### WHAT THE TASK ASKS
Reproduce the rows below verbatim, omitting the pictures.

===== DATA FOR PROCESSING

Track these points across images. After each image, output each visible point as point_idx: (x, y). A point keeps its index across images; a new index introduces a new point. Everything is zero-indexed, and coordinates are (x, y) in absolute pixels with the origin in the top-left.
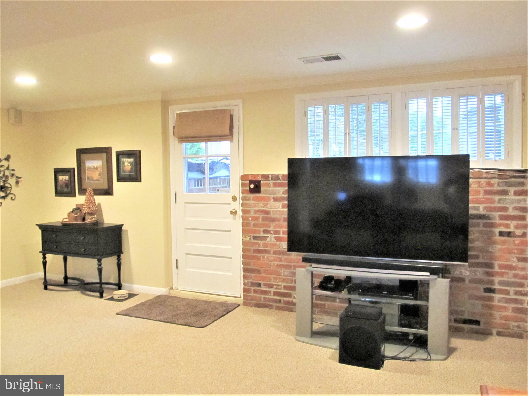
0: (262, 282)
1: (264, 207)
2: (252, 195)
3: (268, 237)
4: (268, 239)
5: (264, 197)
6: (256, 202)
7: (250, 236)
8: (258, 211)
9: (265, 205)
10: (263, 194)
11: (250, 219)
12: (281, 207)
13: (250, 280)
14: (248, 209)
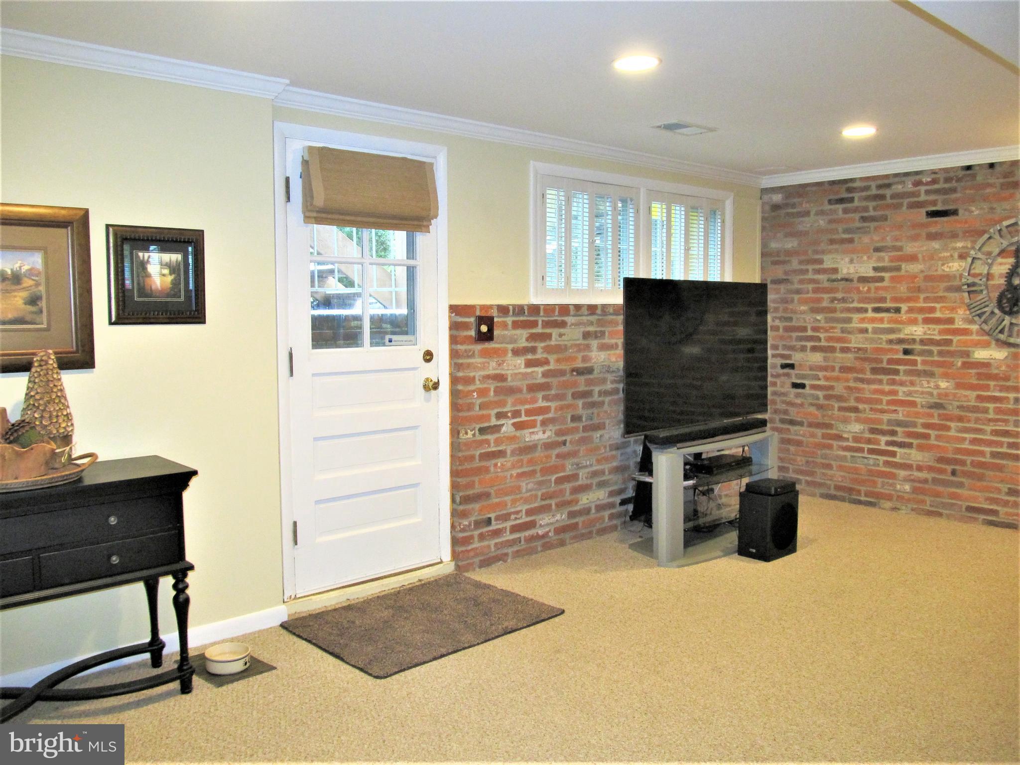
0: (492, 516)
1: (497, 369)
2: (479, 347)
3: (503, 425)
4: (504, 429)
5: (499, 349)
6: (484, 360)
7: (474, 429)
8: (488, 377)
9: (499, 365)
10: (496, 343)
11: (475, 394)
12: (523, 366)
13: (473, 519)
14: (472, 374)
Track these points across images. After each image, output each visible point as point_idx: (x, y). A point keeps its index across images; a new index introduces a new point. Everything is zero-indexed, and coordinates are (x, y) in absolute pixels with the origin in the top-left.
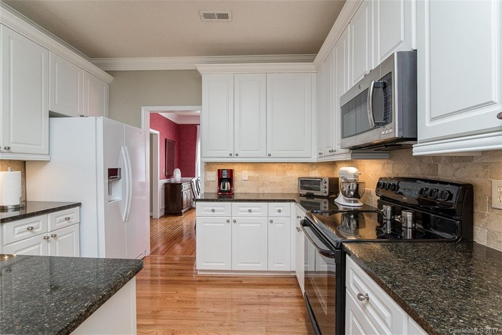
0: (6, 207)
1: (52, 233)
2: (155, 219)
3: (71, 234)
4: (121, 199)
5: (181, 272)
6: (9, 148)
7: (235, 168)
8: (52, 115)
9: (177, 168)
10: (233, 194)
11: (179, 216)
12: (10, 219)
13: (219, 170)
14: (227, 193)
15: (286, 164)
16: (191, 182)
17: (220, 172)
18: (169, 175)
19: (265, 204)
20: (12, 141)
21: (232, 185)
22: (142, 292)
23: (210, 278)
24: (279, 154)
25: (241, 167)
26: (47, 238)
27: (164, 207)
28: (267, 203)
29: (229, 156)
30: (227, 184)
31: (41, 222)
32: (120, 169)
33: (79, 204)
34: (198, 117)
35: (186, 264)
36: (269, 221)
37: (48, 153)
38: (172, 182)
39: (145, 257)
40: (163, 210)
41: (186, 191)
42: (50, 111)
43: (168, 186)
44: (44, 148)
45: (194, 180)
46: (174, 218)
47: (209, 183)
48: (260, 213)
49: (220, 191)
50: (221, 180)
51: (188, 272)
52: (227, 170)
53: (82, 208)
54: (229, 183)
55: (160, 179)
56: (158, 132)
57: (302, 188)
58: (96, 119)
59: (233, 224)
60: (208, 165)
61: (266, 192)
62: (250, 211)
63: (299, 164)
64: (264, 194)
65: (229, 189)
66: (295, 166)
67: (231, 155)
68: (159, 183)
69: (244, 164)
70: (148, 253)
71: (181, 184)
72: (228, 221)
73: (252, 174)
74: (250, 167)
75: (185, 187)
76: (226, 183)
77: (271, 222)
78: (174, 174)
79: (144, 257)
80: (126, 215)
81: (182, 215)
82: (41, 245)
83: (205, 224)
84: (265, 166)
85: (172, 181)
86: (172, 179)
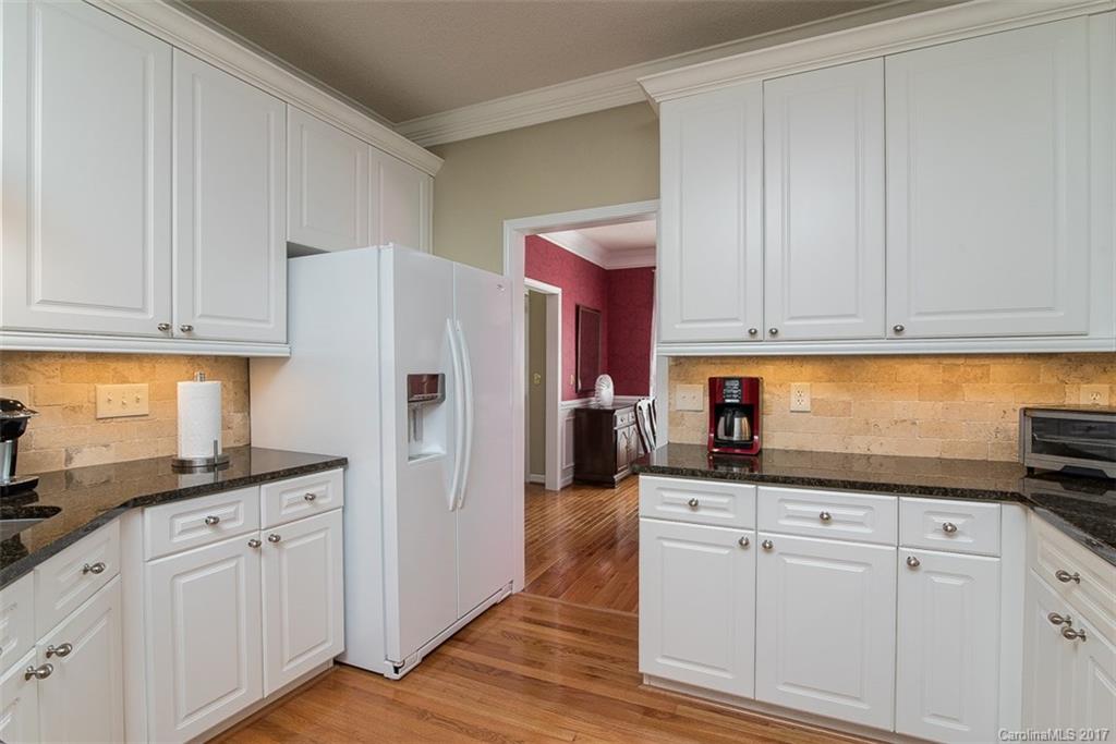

==========

### WRITTEN SOLUTION
Track these points across images. After each image, output each visible point as point_idx: (x, y). A point keeps its index across images; a new index introduces a new point. Everything is zero-indexed, and coordinates are (x, y) in absolute pixels with the origin in the top-left.
0: (262, 282)
1: (264, 207)
2: (252, 195)
3: (268, 237)
4: (268, 239)
5: (264, 197)
6: (256, 202)
7: (250, 236)
8: (258, 211)
9: (265, 205)
10: (263, 194)
11: (250, 219)
12: (281, 207)
13: (250, 280)
14: (248, 209)
0: (492, 516)
1: (497, 369)
2: (479, 347)
3: (503, 425)
4: (504, 429)
5: (499, 349)
6: (484, 360)
7: (474, 429)
8: (488, 377)
9: (499, 365)
10: (496, 343)
11: (475, 394)
12: (523, 366)
13: (473, 519)
14: (472, 374)
Track these points across images. After each image, output each visible point as point_idx: (x, y). A point keeps its index across images; a new index introduces a new point. Everything is zero-indexed, and coordinates are (x, y) in absolute pixels with the origin in the top-left.
0: (6, 207)
1: (52, 233)
2: (155, 219)
3: (71, 234)
4: (121, 199)
5: (181, 272)
6: (9, 148)
7: (235, 168)
8: (52, 115)
9: (177, 168)
10: (233, 194)
11: (179, 216)
12: (10, 219)
13: (219, 170)
14: (227, 193)
15: (286, 164)
16: (191, 182)
17: (220, 172)
18: (169, 175)
19: (265, 204)
20: (12, 141)
21: (232, 185)
22: (142, 292)
23: (210, 278)
24: (279, 154)
25: (241, 167)
26: (47, 238)
27: (164, 207)
28: (267, 203)
29: (229, 156)
30: (227, 184)
31: (41, 222)
32: (120, 169)
33: (79, 204)
34: (198, 117)
35: (186, 264)
36: (269, 221)
37: (48, 153)
38: (172, 182)
39: (145, 257)
40: (163, 210)
41: (186, 191)
42: (50, 111)
43: (168, 186)
44: (44, 148)
45: (194, 180)
46: (174, 218)
47: (209, 183)
48: (260, 213)
49: (220, 191)
50: (221, 180)
51: (188, 272)
52: (227, 170)
53: (82, 208)
54: (229, 183)
55: (160, 179)
56: (158, 132)
57: (302, 188)
58: (96, 119)
59: (233, 224)
60: (208, 165)
61: (266, 192)
62: (250, 211)
63: (299, 164)
64: (264, 194)
65: (229, 189)
66: (295, 166)
67: (231, 155)
68: (159, 183)
69: (244, 164)
70: (148, 253)
71: (181, 184)
72: (228, 221)
73: (252, 174)
74: (250, 167)
75: (185, 187)
76: (226, 183)
77: (271, 222)
78: (174, 174)
79: (144, 257)
80: (126, 215)
81: (182, 215)
82: (41, 245)
83: (205, 224)
84: (265, 166)
85: (172, 181)
86: (172, 179)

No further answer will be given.